Oficjalnie przyznaję, że jebłem końcówkę, ale niech już tak będzie.
ZnawcaLiteraturyPolskiej pisze:
Niekoniecznie. Religia może być bardzo praktyczna jeśli ludzie u władzy są kompetentni. Watykan jest przykładem władzy kompletnie niekompetentnej.

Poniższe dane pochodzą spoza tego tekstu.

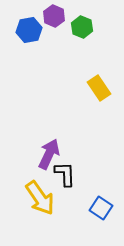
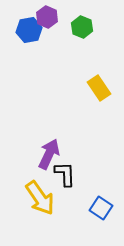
purple hexagon: moved 7 px left, 1 px down
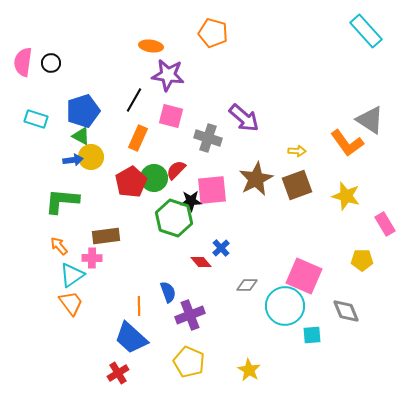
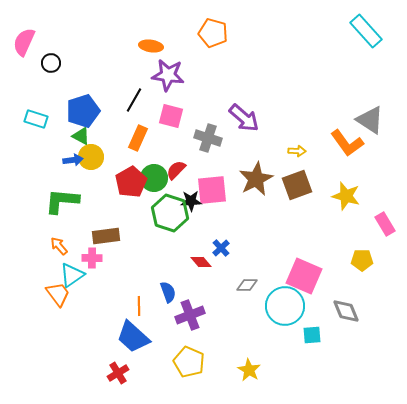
pink semicircle at (23, 62): moved 1 px right, 20 px up; rotated 16 degrees clockwise
green hexagon at (174, 218): moved 4 px left, 5 px up
orange trapezoid at (71, 303): moved 13 px left, 9 px up
blue trapezoid at (131, 338): moved 2 px right, 1 px up
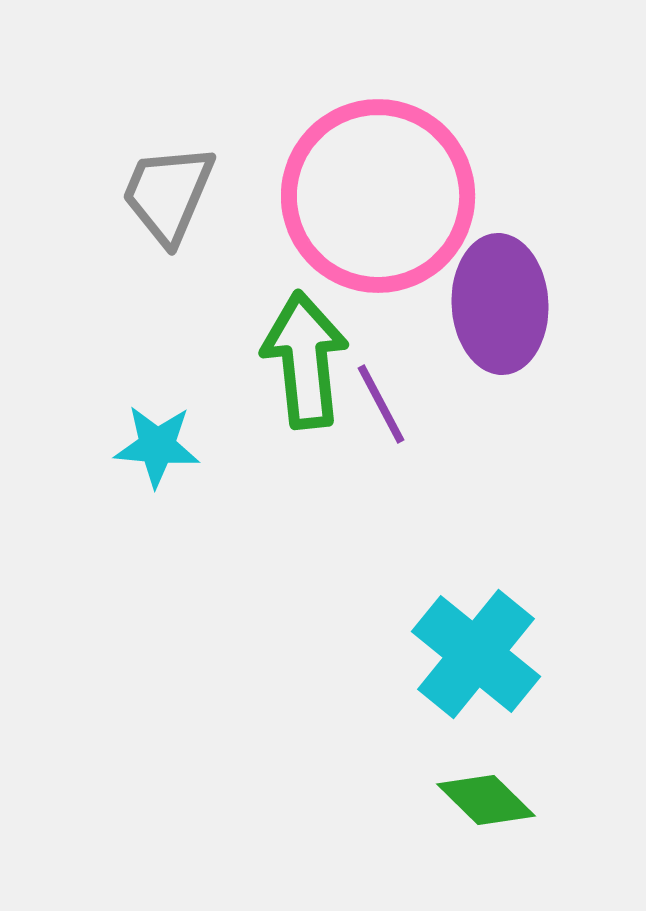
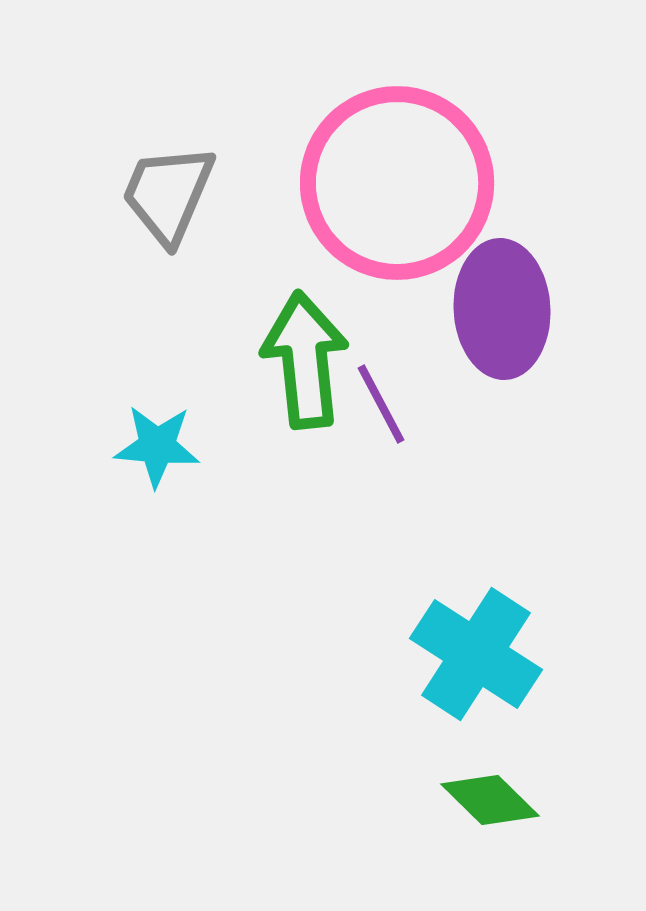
pink circle: moved 19 px right, 13 px up
purple ellipse: moved 2 px right, 5 px down
cyan cross: rotated 6 degrees counterclockwise
green diamond: moved 4 px right
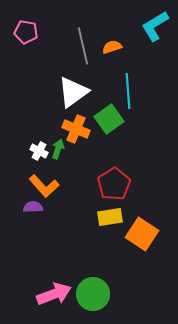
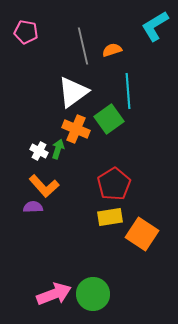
orange semicircle: moved 3 px down
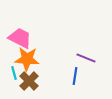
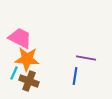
purple line: rotated 12 degrees counterclockwise
cyan line: rotated 40 degrees clockwise
brown cross: rotated 24 degrees counterclockwise
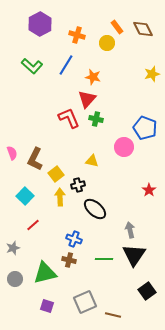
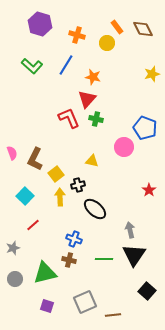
purple hexagon: rotated 15 degrees counterclockwise
black square: rotated 12 degrees counterclockwise
brown line: rotated 21 degrees counterclockwise
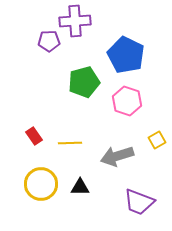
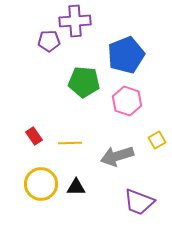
blue pentagon: rotated 24 degrees clockwise
green pentagon: rotated 20 degrees clockwise
black triangle: moved 4 px left
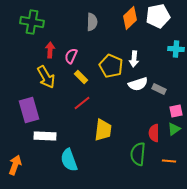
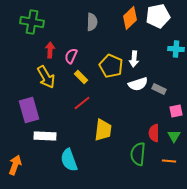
green triangle: moved 7 px down; rotated 24 degrees counterclockwise
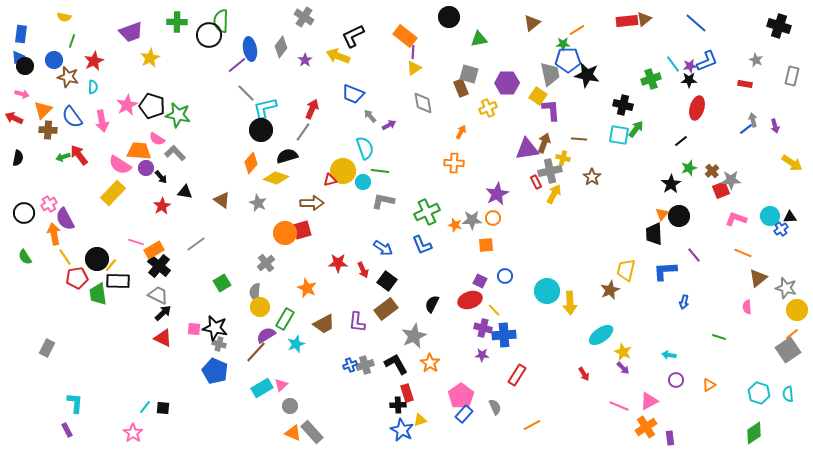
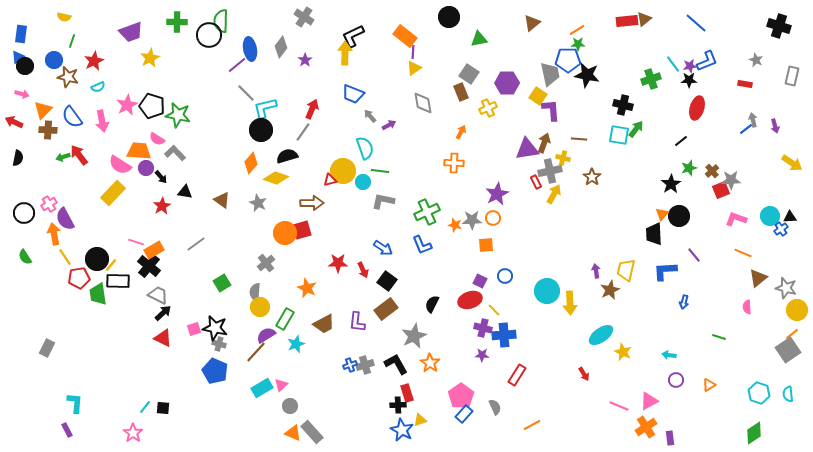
green star at (563, 44): moved 15 px right
yellow arrow at (338, 56): moved 7 px right, 3 px up; rotated 70 degrees clockwise
gray square at (469, 74): rotated 18 degrees clockwise
cyan semicircle at (93, 87): moved 5 px right; rotated 64 degrees clockwise
brown rectangle at (461, 88): moved 4 px down
red arrow at (14, 118): moved 4 px down
black cross at (159, 266): moved 10 px left
red pentagon at (77, 278): moved 2 px right
pink square at (194, 329): rotated 24 degrees counterclockwise
purple arrow at (623, 368): moved 27 px left, 97 px up; rotated 144 degrees counterclockwise
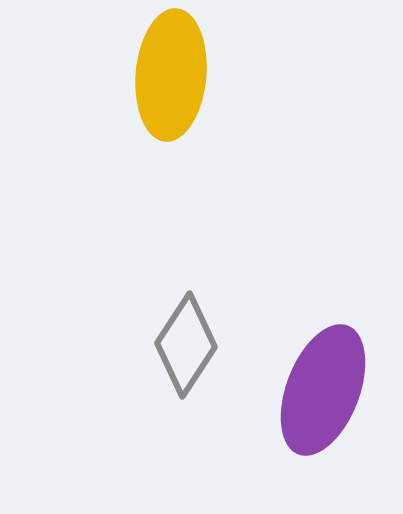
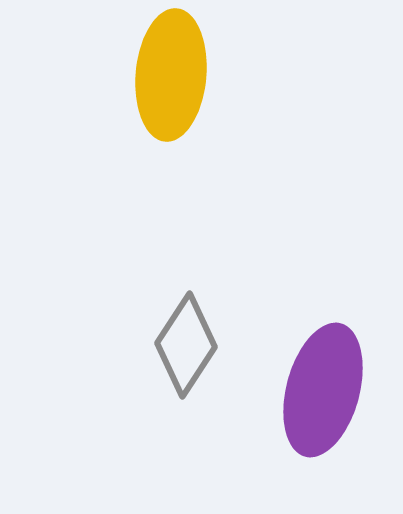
purple ellipse: rotated 6 degrees counterclockwise
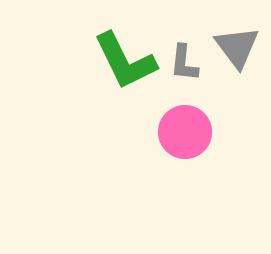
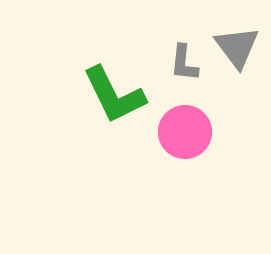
green L-shape: moved 11 px left, 34 px down
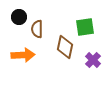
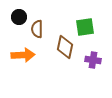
purple cross: rotated 35 degrees counterclockwise
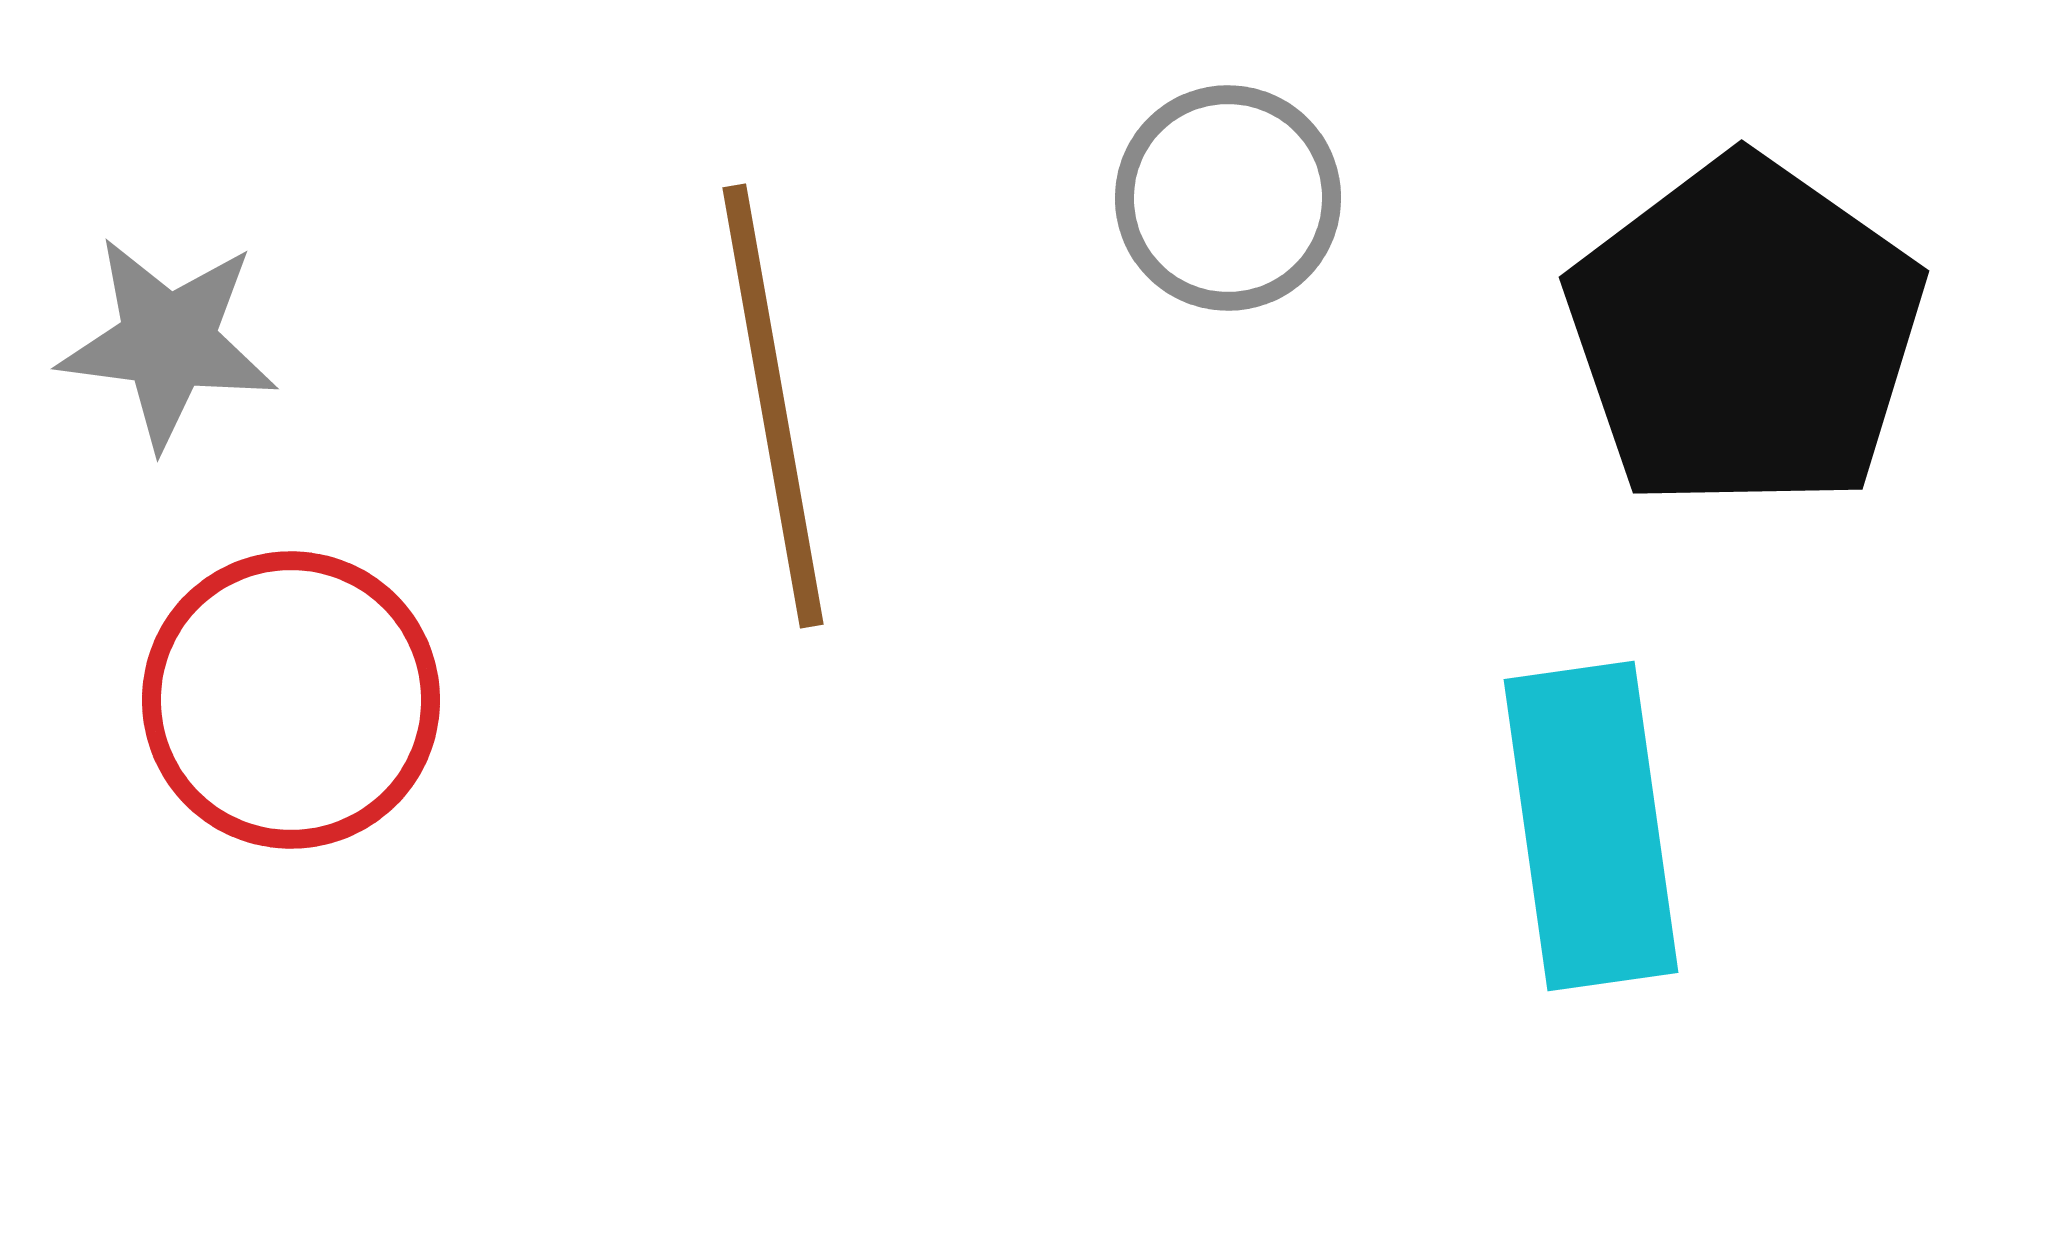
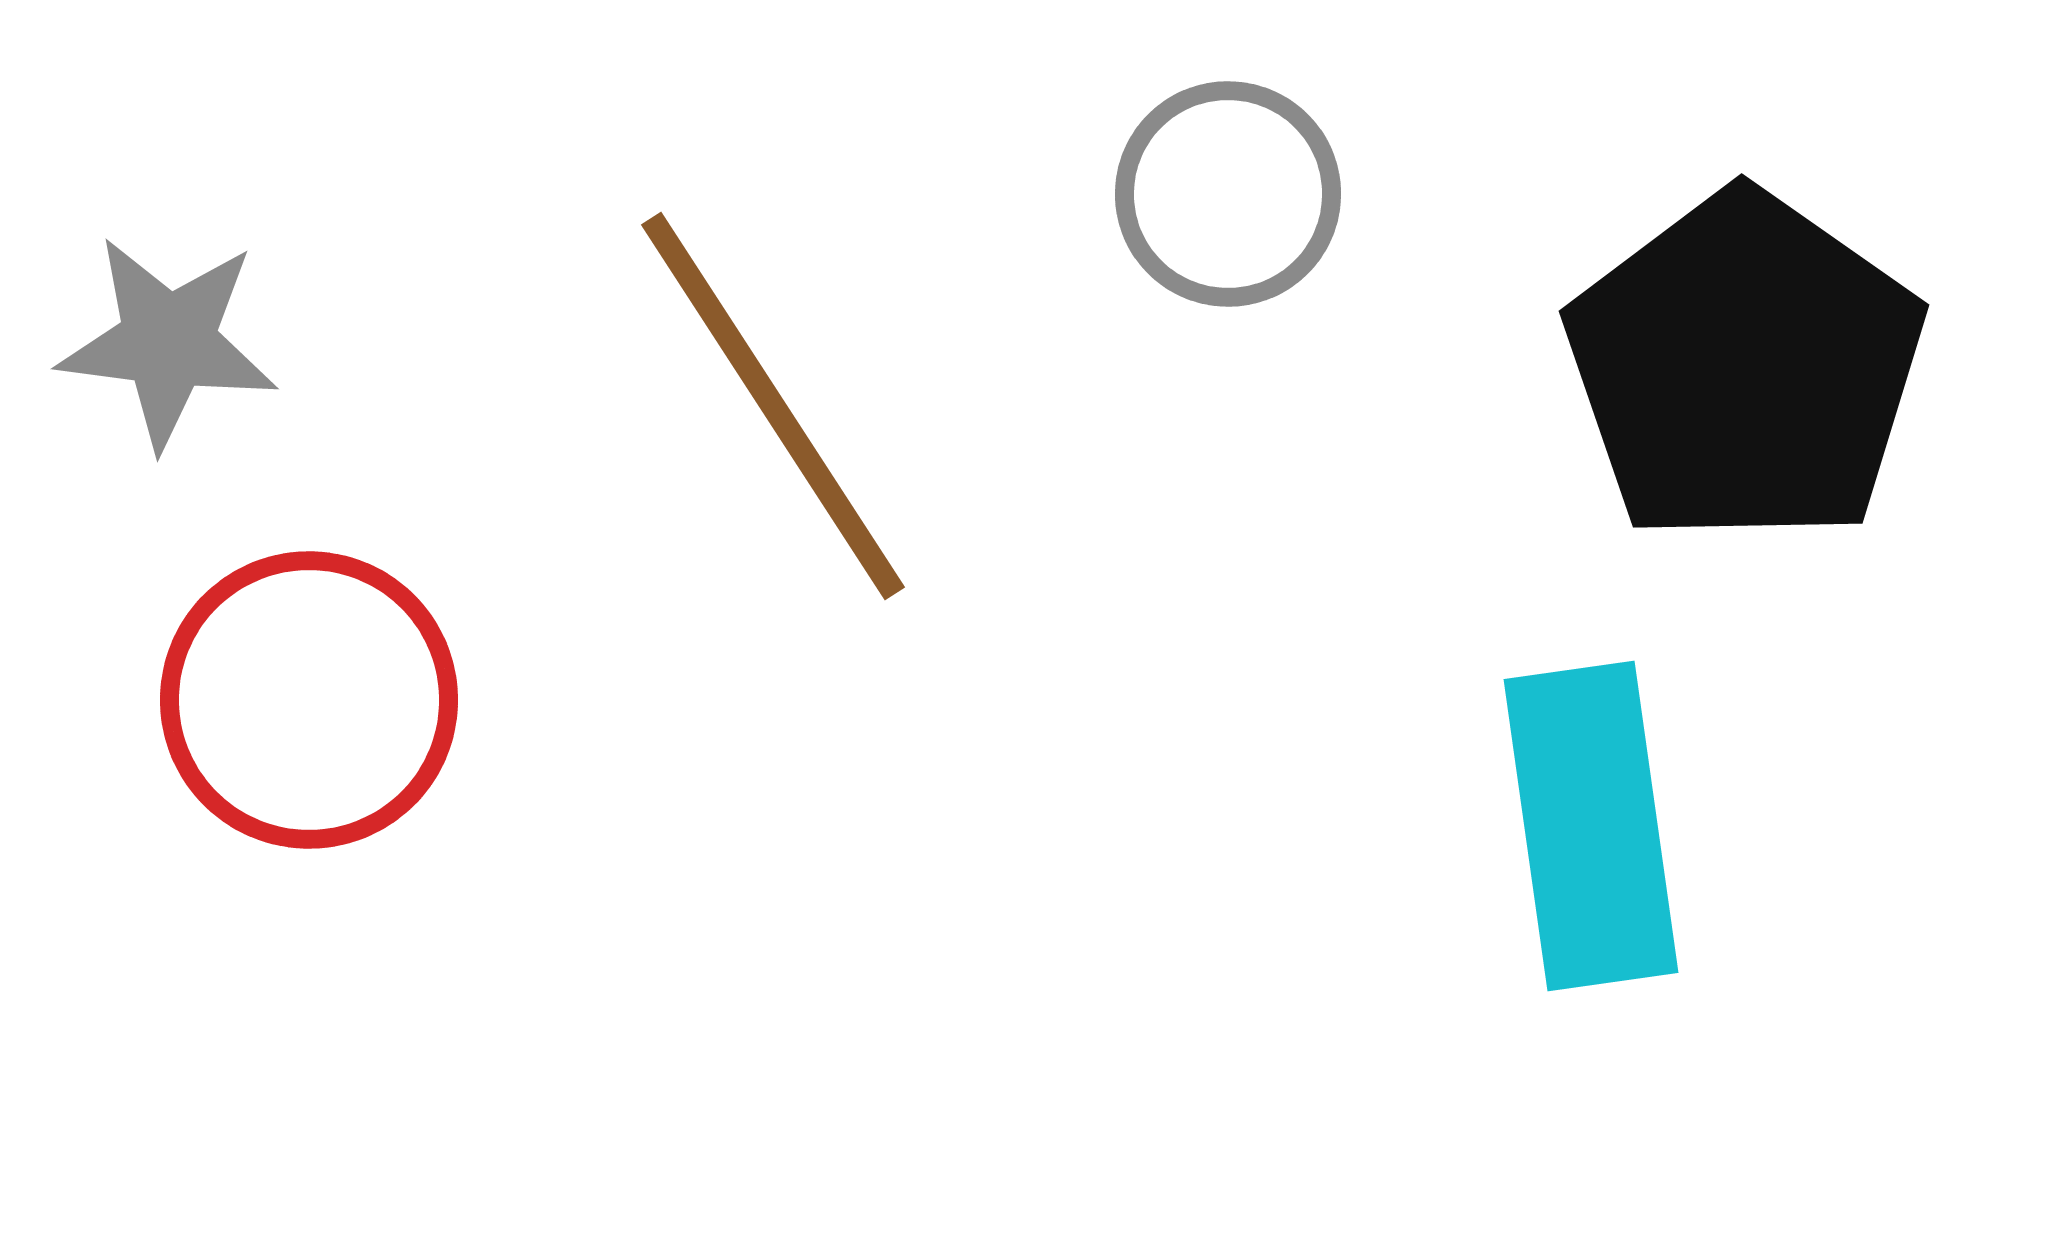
gray circle: moved 4 px up
black pentagon: moved 34 px down
brown line: rotated 23 degrees counterclockwise
red circle: moved 18 px right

Chodzi o to, że w naszym społeczeństwie bardzo brakuję jakiegoś sposobu na przekazywanie filozofii masą. To praktycznie niemożliwe zrobić z każdego filozofa, ale religia jest w stanie wpoić ludziom pewne podstawowe zasady jak osiągnąć szczęście w życiu nie wymuszając na nich przerabiania całej historii filozofii i samodzielnego połączenia tego w logiczną całość.
Mijak pisze:
Ja też uważam, że to niekompetentnym ludziom religia jest najbardziej potrzebna, a tych bardziej kompetentnych niepotrzebnie ogranicza.
Litops pisze:
A tych wybitnie niekompetentnych to najlepiej zamknąć w zakładzie, bo przyjdzie im do głowy bombowy pomysł do religizacji ludzi w metrze.
Kobza pisze:
Albo ateizacji ludzi w metrze
samex pisze:
Ateizacja niedoprowadziła nigdy do bombowania ludzi w celu nawracania ich.
kajzerkapolska pisze:
Racja. No chyba że podczepimy akcję czerwonych terrorystów w latach 60-70
Kobza pisze:
Za to doprowadziła do śmierci setek tysięcy ludzi w porewolucyjnej Francji, Meksyku, Związku Sowieckim, Kambodży, części Polski poza GG, Chinach, naszej części Europy, Korei Północnej itd.
Litops pisze:
Wiesz, byli przeciwni restrykcyjnym zasadom narzucanym KAŻDEMU dlatego, że większość taką religię wyznaje. Może wyjątkiem były komuchy, które w sumie były religią, której bogiem był Stalin.